WLAN architectures (BSSID and SSID)
 A service set identification (SSID) is a 32-character (maximum) alphanumeric key identifying
the name of the wireless local area network. The SSID value is sent in beacons, probe requests,
probe responses, and other types of frames.
 The SSID, or service set identifier, is used to indicate the identity of an ESS or IBSS, depending
on the implemented topology.
 The SSID can be from 2 to 32 characters in length and is normally sent in the beacon frames.
 A STA seeking to join a WLAN may send probe request frames including the SSID of the
desired WLAN. If an AP “hears” the probe request frame and it uses the same SSID, it will
respond with a probe response frame.
 The STA that transmitted the original probe request frame may now authenticate and, if
successful, associate with the BSS.
 The BSSID is a 48-bit globally unique identifier that is used to identify each service set (BSS).
 It is MAC address of the AP serving the BSS.
WLAN architectures
 A distribution system (DS) is the mechanism by which APs exchange frames with one another
and with wired networks, if any.
 The DS is composed of two parts: the Distribution System Medium and the Distribution System

Services.

 The Distribution System Medium (DSM) is the medium or set of media used for communications
among APs in the ESS. The most popular medium in use today is certainly Ethernet, but the IEEE
standard allows for the use of other media such as Token Ring or even another form of wireless.

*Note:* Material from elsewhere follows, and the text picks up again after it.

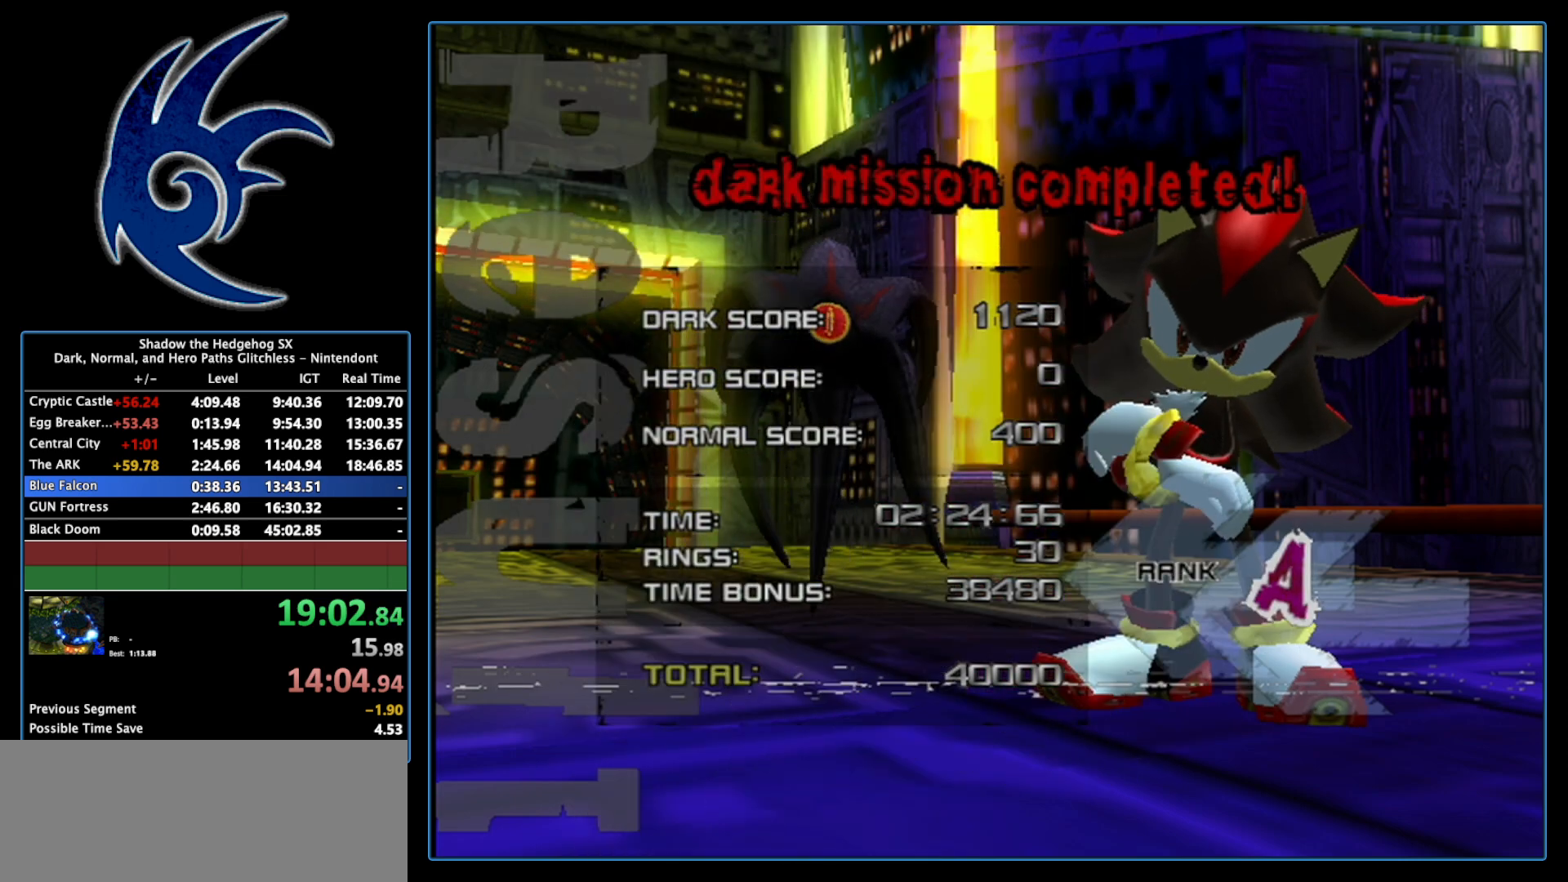
{"buttons": ["START"], "left_stick": "center", "right_stick": "center", "events": [[17, "START", "up"], [150, "START", "down"], [300, "START", "up"], [400, "START", "down"]]}
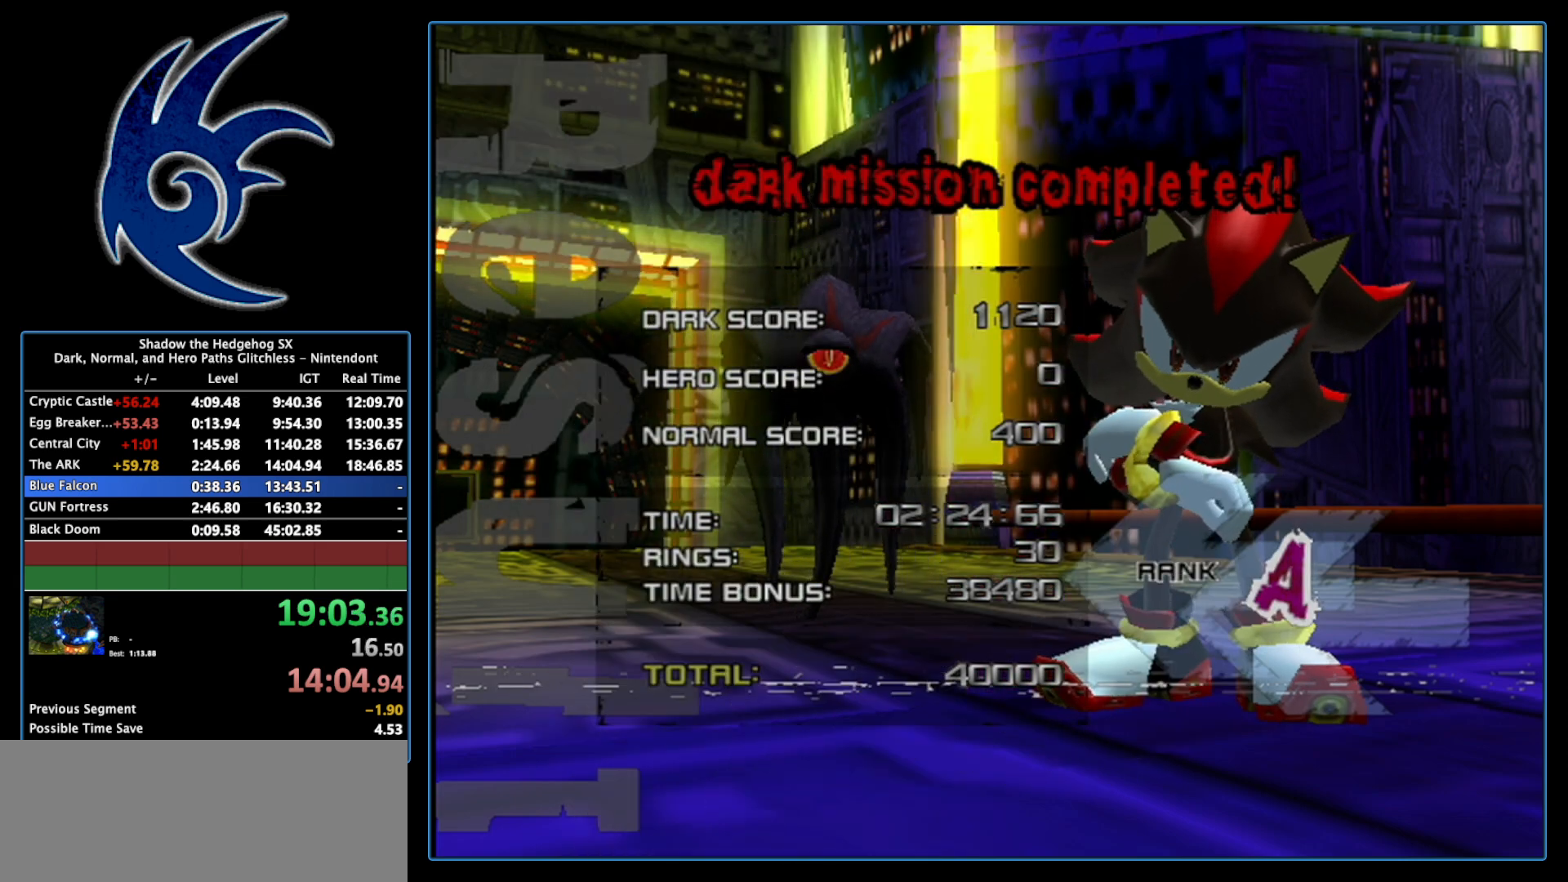
{"buttons": ["START"], "left_stick": "center", "right_stick": "center", "events": [[50, "START", "up"], [183, "START", "down"], [333, "START", "up"], [400, "START", "down"]]}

 The Distribution System Services (DSS) are composed of the services that provide the delivery of
frame payloads between stations that are in communication with each other over a shared
instance of WM and in the same infrastructure BSS.
WLAN architectures
 Two modes of BSSs- the IBSS (Ad hoc network) & Infrastructure mode

 When all of the stations in the BSS are mobile stations and there is no connection to a wired
network, the BSS is called an independent BSS (IBSS).
 An IBSS is an ad hoc network that contains no access points, which means they cannot connect
to any other basic service set.

 Infrastructure Mode
When a wireless AP station is used, an infrastructure BSS (simply called a BSS) is
implemented.
 ESS
 Two or more basic service sets are connected by a common distribution system.
Independent and Infrastructure basic service sets
Roaming
 Roaming is the process or ability of a wireless client to move seamlessly from one cell (or
BSS) to another without losing network connectivity. Access points hand the client off from
one to another in a way that is invisible to the client, ensuring unbroken connectivity.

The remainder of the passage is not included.